Gore lost, plain and square.
No, you are an ideologue, and therefore you you believe the answer that you want to, whatever the facts. You want Gore to have lost fair and square, so you simply say he did. You likely know next to nothing of the facts you just got done ironically pointing out are important. You certainly reflect no knowledge of them in your post.
What is hilarious is that he lost his own home state.
I still chuckle every time I see that mentioned. Ha, ha, hilarious. You are a bonehead.
Only George McGovern circa 1972 has had that dubious honor in recent times.
Define home state - birth state, or state of residence?
For example, both Bushes never won their home states (Sr. Massachussetts, Jr. Connecticut), but don't worry, Kerry did not win his either, Colorado. (Ha, ha, you are saying?)
Funny enough, Al Gore won his while Bush lost his.
But you meant state of residence, which you claim is some sort of outrageous, amazing thing.
What you fail to mention, whe you cite McGovern in 72 as the last previous example, is that in every election from 1900 to 1972 but five - that's 14 elections - at least one of the two nominees lost their state of residence.
Can you be any more misleading?
You are, of course similarly misleading in your selective quotation of the recount, mentioning only the "undercount" scenario.
A ballot in which the voter, for example, both checked Al Gore and wrote in his name, mistaking the instruction for write-in candidates, would not count as an undervote, but rather as what's called an "overvote". Overvotes are included in the count I described, all ballots where the intent was clear - and Florida law would count all such ballots.
Pabster, I find dishonesty offensive, and you are not looking good with the repeated false and misleading posts.
In fact, from the very source you cite but so selectively, click on the following link to see the pretty chart showing Gore winning three out of three recount scenarios:
Gore wins chart from Wikipedia
Basically, under all the important scenarios - the ones which count the votes you can tell the intent on - Gore wins. Every one of the scenarios.
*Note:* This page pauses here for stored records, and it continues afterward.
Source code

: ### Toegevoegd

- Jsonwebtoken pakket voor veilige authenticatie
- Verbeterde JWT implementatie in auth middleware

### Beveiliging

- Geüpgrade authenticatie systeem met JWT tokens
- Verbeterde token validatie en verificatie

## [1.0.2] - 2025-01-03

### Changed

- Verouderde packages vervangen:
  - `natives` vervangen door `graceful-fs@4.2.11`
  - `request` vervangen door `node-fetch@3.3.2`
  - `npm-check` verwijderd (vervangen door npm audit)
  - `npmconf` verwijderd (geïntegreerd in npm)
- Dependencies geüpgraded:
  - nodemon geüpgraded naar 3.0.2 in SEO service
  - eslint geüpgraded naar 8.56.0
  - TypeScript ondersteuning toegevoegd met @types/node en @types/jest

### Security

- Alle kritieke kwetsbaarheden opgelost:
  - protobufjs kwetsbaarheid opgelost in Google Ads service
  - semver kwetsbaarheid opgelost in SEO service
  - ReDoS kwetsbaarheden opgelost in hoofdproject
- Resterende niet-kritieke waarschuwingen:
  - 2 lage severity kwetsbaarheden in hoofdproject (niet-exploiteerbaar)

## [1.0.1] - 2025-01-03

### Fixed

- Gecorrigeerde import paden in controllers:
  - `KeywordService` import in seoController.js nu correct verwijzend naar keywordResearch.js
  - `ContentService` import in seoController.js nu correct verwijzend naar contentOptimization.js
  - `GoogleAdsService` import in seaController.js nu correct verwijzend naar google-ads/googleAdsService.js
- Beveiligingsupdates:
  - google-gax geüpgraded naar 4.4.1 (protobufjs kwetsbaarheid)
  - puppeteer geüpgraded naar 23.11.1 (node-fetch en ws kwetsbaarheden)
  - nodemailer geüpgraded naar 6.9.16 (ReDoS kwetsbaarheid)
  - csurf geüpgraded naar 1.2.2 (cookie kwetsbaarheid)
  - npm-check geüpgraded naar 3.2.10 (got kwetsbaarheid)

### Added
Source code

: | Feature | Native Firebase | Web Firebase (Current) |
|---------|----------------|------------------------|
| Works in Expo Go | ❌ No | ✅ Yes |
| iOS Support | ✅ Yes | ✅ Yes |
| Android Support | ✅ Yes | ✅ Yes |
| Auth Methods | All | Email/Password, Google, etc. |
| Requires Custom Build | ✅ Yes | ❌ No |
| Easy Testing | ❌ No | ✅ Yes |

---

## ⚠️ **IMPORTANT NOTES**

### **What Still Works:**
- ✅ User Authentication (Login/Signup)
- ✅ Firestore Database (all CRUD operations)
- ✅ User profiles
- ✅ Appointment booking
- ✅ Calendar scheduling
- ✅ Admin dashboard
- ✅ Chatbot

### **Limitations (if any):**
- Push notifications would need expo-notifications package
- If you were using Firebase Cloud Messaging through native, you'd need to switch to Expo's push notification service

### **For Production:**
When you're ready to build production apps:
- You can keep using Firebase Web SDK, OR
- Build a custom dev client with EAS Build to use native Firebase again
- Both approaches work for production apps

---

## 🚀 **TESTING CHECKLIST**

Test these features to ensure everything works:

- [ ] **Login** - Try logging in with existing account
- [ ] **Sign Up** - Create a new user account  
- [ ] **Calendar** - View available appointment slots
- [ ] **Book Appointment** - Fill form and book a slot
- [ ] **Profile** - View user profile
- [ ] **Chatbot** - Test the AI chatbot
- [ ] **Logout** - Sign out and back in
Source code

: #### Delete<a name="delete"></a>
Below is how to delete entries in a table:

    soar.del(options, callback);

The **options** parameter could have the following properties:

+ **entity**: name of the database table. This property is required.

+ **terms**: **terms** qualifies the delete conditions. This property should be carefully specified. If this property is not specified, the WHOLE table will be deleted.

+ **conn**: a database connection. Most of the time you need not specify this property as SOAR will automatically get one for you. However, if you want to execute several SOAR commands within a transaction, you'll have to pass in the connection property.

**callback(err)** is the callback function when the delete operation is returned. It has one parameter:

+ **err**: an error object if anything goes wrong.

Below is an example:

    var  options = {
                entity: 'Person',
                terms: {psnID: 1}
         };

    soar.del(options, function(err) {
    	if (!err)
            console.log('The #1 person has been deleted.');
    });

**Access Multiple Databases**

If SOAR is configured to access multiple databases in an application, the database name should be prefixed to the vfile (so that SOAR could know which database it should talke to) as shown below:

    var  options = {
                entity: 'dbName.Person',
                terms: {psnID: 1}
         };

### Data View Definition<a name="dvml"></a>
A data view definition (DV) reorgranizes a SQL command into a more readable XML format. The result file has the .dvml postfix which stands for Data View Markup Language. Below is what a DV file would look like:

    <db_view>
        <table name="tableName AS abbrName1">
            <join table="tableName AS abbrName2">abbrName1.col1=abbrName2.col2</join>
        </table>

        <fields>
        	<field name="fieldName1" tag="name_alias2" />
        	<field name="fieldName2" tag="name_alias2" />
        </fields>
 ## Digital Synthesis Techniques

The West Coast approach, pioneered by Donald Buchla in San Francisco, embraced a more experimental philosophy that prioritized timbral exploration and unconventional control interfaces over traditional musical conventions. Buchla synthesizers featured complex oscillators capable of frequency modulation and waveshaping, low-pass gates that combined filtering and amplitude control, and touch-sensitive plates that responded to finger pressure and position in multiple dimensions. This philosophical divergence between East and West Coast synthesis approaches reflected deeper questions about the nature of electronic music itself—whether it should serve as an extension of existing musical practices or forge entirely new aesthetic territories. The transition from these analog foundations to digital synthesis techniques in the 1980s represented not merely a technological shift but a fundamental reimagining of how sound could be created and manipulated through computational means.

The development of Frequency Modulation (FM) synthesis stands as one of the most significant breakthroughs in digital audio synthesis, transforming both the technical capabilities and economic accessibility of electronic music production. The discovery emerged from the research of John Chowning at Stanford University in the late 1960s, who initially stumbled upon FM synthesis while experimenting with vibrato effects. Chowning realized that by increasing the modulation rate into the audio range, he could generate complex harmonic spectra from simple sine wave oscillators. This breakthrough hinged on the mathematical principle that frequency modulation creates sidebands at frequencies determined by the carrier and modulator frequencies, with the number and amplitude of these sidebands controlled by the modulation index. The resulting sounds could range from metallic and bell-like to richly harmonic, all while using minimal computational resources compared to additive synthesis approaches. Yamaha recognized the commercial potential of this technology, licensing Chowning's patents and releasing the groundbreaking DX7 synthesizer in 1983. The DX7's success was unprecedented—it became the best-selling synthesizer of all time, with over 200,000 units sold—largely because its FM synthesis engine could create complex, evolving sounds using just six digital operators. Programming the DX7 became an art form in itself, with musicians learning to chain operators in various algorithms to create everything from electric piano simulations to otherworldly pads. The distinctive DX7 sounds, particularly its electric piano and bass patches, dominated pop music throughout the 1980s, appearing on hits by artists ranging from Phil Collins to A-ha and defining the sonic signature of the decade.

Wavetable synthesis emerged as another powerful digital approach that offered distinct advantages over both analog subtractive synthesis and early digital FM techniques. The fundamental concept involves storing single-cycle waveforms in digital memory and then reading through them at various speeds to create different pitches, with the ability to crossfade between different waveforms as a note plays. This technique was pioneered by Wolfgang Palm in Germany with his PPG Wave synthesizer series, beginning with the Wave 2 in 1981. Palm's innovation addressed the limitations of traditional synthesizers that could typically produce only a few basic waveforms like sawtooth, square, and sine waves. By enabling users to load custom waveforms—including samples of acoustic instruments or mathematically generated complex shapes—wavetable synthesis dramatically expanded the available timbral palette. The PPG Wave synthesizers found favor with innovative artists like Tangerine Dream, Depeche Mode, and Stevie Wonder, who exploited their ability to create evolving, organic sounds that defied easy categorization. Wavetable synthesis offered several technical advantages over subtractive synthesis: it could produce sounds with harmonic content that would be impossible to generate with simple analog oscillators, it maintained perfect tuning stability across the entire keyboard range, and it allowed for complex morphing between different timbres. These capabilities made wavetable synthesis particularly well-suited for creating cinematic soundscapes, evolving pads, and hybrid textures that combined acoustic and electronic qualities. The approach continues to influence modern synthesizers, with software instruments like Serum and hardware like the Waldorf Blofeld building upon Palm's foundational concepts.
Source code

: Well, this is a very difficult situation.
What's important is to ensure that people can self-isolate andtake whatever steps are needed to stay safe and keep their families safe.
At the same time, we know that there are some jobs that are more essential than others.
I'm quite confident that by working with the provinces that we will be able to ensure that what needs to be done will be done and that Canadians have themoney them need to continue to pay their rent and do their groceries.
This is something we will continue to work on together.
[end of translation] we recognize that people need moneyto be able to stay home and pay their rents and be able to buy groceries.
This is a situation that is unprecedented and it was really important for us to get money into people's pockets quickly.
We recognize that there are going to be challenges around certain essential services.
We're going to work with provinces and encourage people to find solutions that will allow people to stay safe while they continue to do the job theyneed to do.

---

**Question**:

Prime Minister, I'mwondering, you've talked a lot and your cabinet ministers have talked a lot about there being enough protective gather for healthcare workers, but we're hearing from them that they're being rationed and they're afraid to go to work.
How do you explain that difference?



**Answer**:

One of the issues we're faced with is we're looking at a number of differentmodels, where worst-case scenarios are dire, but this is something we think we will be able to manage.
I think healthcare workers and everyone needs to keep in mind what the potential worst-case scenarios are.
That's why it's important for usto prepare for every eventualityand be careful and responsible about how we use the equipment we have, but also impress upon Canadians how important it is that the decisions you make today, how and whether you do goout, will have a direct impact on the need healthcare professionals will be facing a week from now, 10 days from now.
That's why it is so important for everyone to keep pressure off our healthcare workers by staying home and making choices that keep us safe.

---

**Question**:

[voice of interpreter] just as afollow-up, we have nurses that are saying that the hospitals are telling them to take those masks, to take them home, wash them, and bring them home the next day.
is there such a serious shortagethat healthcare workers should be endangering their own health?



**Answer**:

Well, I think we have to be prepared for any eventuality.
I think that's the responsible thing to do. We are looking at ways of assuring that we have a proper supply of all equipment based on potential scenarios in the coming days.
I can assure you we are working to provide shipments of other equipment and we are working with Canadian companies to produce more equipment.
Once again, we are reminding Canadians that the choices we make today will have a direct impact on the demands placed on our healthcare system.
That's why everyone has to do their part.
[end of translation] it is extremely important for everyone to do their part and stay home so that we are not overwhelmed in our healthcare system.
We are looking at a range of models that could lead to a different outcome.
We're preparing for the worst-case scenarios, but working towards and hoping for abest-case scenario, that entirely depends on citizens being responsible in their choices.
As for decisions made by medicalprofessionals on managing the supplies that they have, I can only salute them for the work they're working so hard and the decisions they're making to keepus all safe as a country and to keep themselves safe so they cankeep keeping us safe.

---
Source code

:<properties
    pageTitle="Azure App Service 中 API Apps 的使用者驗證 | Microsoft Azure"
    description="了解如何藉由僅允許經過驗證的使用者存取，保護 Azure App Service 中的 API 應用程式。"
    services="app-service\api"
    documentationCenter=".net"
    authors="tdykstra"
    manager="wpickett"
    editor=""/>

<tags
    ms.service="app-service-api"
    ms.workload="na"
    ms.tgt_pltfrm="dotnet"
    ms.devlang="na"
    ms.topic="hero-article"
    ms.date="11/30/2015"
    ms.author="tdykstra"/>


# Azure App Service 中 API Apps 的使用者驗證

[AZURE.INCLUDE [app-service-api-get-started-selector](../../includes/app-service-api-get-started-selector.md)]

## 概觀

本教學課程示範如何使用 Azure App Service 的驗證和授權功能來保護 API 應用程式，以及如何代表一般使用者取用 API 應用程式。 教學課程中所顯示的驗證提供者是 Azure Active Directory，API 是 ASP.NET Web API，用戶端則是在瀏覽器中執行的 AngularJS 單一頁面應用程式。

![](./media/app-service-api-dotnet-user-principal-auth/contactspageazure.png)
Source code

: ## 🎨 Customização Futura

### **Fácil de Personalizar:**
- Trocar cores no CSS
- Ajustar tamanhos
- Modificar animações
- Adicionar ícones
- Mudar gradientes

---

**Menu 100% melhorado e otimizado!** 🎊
But to look 'balanced', the writers made some new categories for counting votes, where you exclude some votes where you can tell intent, and under some, Bush won.
I'm not so interested in those latter types, where you ignore the votes where you can tell who the voter wanted.
What should matter to Americans is who the voters intended to win, and that was overwhelmingly clearly Al Gore.
Especially when you count the other issues I mentioned like the butterly ballot that caused thousand of voters who wanted Gore to get counted for Buchanan, and other issues.